October 13th, 2011 at 5:52 pm
I do feel that the action carried out violated the fourth amendment. It seems to me that the amendment is there so that people do not go through this kind of ordeal unless there is reason to believe they are guilty., (hence the obtaining of the warrant). While the warrant was issued, it was not issued for the two whom experienced the raid.
When I searched for any updates I found that nothing has changed, but because of this case reporters are not permitted to ride along with cops anymore.
I don’t really see how it’s newsworthy to tape an arrest warrant being served, however it is similar to public record. So I would say I do not think this is illegal, however I think its not really worth the harm it will do to the potentially innocent person being served the warrant.
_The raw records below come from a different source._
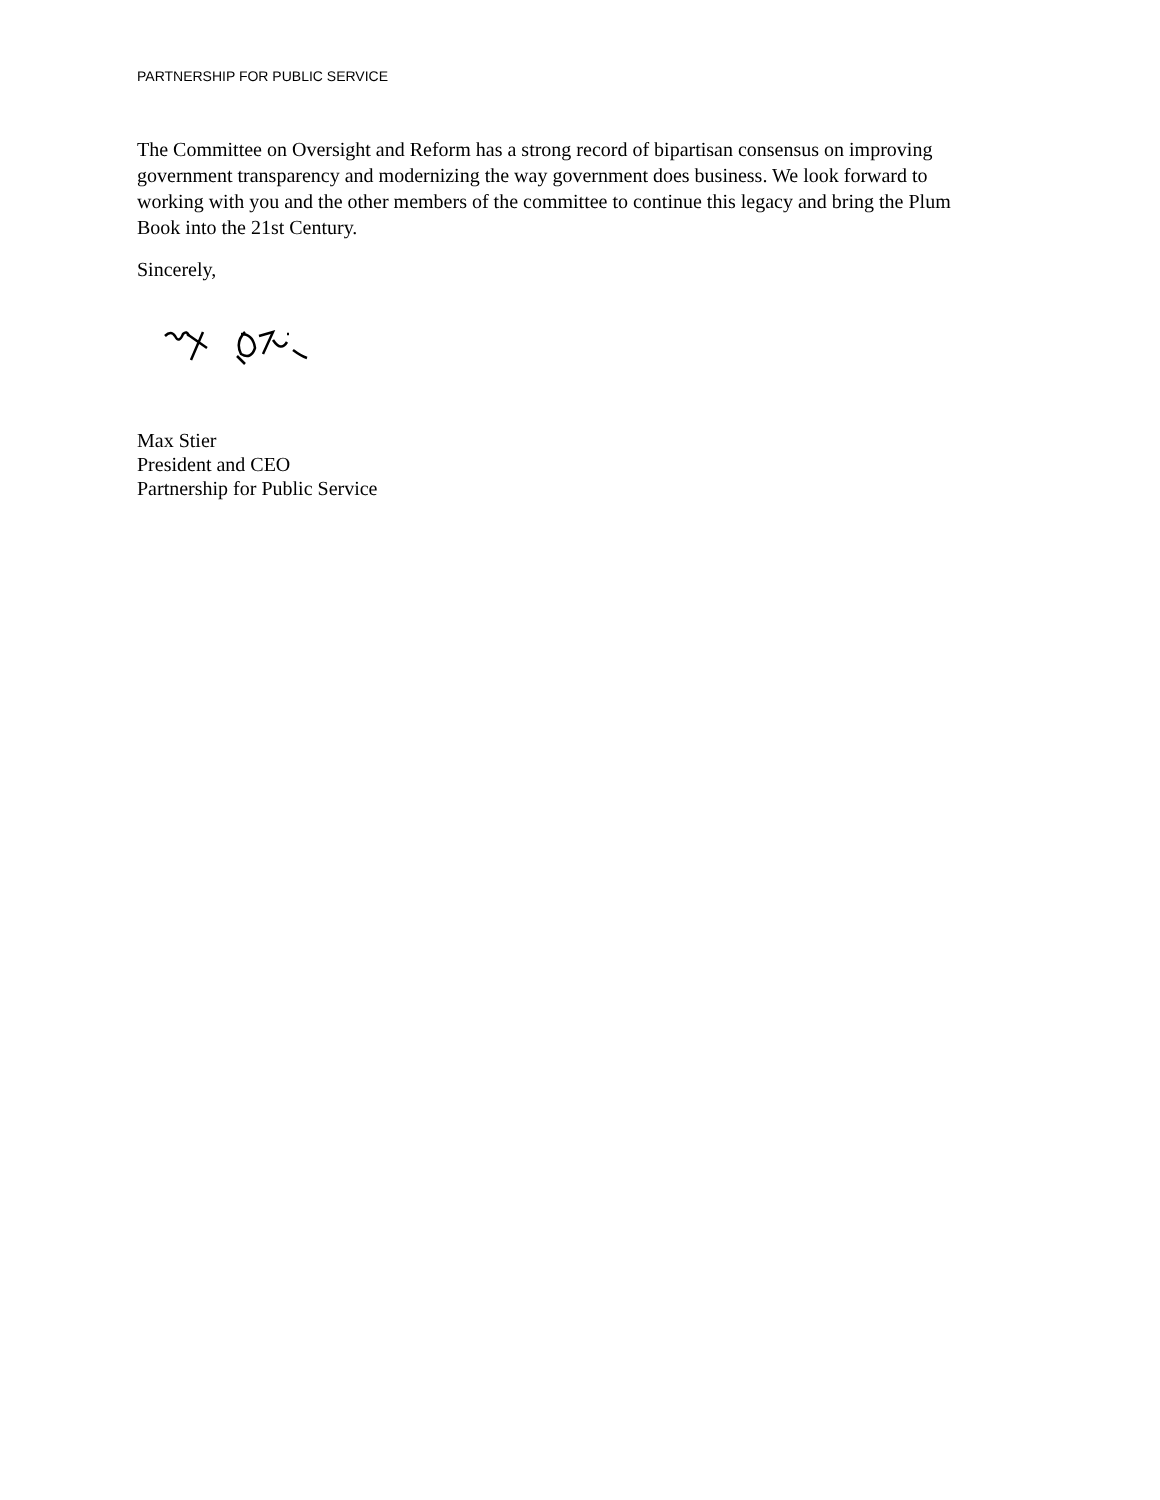PARTNERSHIP FOR PUBLIC SERVICE
The Committee on Oversight and Reform has a strong record of bipartisan consensus on improving government transparency and modernizing the way government does business. We look forward to working with you and the other members of the committee to continue this legacy and bring the Plum Book into the 21st Century.
Sincerely,
Max Stier
President and CEO
Partnership for Public Service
October 16th, 2011 at 10:48 am
I feel that the Fourth Amendment was indeed violated by the Media “Ride-along” and that its a pretty obvious violation based on the language of the Amendment itself and common sense. But as I read over the summary here, it seemed that most of the courts spent their time trying to decide based on non-existent precedent. Yes it’sd true that you dont want to cause a chilling effect or violate the First Amendment with the Media, but this example seemed like a straight forward violation of the Fourth and the Court spent a lot of time figuring out which amendment was more important in this situation. Seemed like they made it more complicated than it needed to be, but than this is Law.